• PASSAGE TO READ
No more only text based documents
Needed type information to distinguish images from text
MIME provided a mechanism for describing protocol messages
- Was adopted for describing HTTP messages
- A major cross road on the evolutionary path
HTTP/1.0 was on its way

Then came Proxies and Gateways

First to get access to other systems like Gopher and WAIS
- Bootstrap mechanism for accessing information
Then to traverse firewalls
- Turned out to be better than mechanisms like SOCKS
And soon caching became popular based on last modified dates and heuristics
Proxies crucial piece of Web architecture
- Allows for new levels of indirection

In the Mean Time...

People wanted faster renditions of their pages containing text, images and audio
Solution: Use multiple, parallel TCP connections
- This actually makes a lot of sense
- TCP sockets are easy to program
- You get a lot of resources from the OS and the Net
- It seems to be a lot faster!
One problem - impact on Net a disaster
- Web applications were wasting huge amounts of resources. Servers did not do any real work

The More the Merrier

People wanted all their information in their browser
Use of POST to represent "strange ideas"
POST is not AUTOMATABLE!
- Difference from Automated!
- It is not a question of handling strange ideas!
- It is a question of letting your computer handle strange ideas!
HTTP become a byte transport
- Lack of interoperability

The Web was Commercialized

Vanity host names become popular
- Everybody wants their own domain name (www.henrik.com)
Due to a misoptimization, this could only be done using multiple IP addresses
- Result is that many machines have multiple IP addresses
- Examples of 100 or more IP addresses pr machine

Web Fueled by Advertisement

Main accounting mechanism was hit counts in the form of TCP connections
No trust in heuristic caching - bust it!
- We loose revenue every time a cache serves a cached document!

• REQUIRED TASKS
1) Update the Web history notes from "Due to a misoptimization, this" to "caching - bust it!", putting "network addresses" in place of "IP addresses".
2) Answer these questions from the Web history notes.
(a) Which other systems did proxies and gateways first give access to?
(b) What solution was used to get faster renditions of pages?
(c) What was the main accounting mechanism?
The entries that come next are separate material and aren't part of the Web history notes.

• INFORMATION SUPPLIED
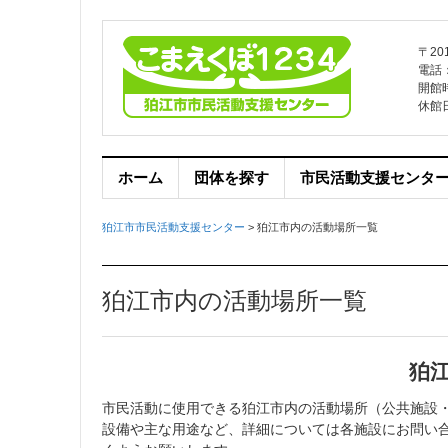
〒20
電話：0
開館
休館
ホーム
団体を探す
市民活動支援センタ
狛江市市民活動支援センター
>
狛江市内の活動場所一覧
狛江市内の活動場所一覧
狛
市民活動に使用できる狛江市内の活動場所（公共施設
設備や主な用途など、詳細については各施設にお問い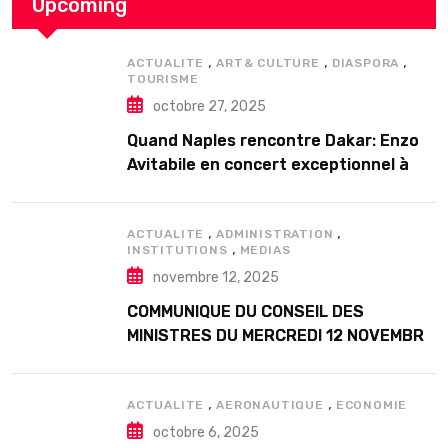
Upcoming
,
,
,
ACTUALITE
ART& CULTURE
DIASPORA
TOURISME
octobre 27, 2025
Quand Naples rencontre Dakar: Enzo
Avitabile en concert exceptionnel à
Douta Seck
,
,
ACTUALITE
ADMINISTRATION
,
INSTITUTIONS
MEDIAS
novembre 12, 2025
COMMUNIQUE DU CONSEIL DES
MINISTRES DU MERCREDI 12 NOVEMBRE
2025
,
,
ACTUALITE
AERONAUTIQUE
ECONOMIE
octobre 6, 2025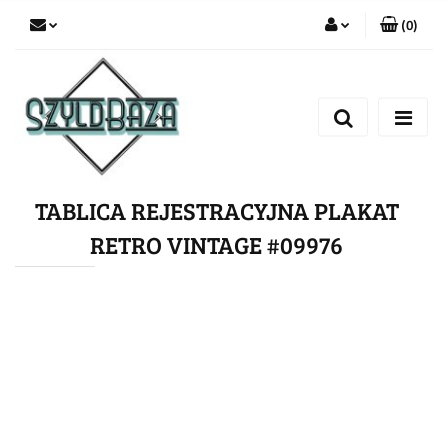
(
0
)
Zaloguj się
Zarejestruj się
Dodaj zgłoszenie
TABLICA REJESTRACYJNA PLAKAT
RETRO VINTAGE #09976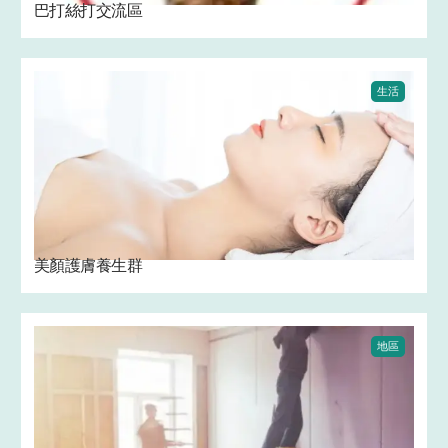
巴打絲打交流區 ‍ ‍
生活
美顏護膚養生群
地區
...
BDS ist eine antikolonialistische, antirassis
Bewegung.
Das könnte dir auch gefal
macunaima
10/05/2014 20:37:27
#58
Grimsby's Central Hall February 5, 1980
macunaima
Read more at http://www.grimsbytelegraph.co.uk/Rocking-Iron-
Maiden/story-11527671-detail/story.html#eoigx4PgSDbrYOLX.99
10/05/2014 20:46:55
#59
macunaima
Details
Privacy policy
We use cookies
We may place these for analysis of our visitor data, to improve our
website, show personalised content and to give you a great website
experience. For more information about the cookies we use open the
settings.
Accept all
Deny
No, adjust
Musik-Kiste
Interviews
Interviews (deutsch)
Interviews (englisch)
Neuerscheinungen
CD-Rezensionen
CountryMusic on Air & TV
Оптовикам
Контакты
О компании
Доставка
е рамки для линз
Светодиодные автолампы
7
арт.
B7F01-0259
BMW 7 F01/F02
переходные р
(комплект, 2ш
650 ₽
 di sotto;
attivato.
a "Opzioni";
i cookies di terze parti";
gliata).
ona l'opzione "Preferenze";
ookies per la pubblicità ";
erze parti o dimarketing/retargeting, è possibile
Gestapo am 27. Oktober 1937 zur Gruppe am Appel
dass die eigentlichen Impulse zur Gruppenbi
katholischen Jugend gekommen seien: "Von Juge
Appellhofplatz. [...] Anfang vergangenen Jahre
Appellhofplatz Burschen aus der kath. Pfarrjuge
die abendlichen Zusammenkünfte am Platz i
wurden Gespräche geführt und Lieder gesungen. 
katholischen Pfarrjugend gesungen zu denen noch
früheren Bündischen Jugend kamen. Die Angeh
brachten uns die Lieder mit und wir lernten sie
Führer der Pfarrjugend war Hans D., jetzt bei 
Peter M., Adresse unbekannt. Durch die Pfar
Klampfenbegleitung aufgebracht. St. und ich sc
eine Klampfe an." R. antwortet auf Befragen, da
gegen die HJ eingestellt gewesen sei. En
* * *
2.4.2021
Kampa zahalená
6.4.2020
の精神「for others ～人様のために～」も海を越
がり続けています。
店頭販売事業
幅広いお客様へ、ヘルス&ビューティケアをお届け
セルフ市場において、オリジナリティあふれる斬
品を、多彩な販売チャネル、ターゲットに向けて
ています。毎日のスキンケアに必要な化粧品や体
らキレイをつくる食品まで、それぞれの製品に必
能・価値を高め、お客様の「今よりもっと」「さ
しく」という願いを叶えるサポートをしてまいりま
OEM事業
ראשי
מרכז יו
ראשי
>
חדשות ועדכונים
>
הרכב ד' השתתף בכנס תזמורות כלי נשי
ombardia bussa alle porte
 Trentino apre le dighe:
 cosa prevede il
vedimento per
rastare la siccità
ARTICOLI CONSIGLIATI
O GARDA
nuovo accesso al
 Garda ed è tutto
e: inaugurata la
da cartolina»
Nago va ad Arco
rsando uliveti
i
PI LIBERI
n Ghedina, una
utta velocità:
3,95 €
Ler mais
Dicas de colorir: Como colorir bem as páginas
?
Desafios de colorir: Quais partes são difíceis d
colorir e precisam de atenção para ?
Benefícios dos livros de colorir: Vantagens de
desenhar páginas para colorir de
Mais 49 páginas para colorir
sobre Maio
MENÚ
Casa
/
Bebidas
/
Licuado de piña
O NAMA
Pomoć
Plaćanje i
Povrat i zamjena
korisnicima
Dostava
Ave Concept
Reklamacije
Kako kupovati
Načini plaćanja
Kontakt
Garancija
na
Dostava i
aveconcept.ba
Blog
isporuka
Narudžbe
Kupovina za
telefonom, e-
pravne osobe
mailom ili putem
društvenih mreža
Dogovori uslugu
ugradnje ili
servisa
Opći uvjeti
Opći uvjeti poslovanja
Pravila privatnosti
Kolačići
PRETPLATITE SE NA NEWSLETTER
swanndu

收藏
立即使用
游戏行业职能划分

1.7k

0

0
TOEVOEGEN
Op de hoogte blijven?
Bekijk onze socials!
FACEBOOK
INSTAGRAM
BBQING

• OUTPUTS FOR THE TASKS
1)
Due to a misoptimization, this could only be done using multiple network addresses
- Result is that many machines have multiple network addresses
- Examples of 100 or more network addresses pr machine

Web Fueled by Advertisement

Main accounting mechanism was hit counts in the form of TCP connections
No trust in heuristic caching - bust it!

2)
(a) Gopher and WAIS.
(b) Multiple, parallel TCP connections.
(c) Hit counts in the form of TCP connections.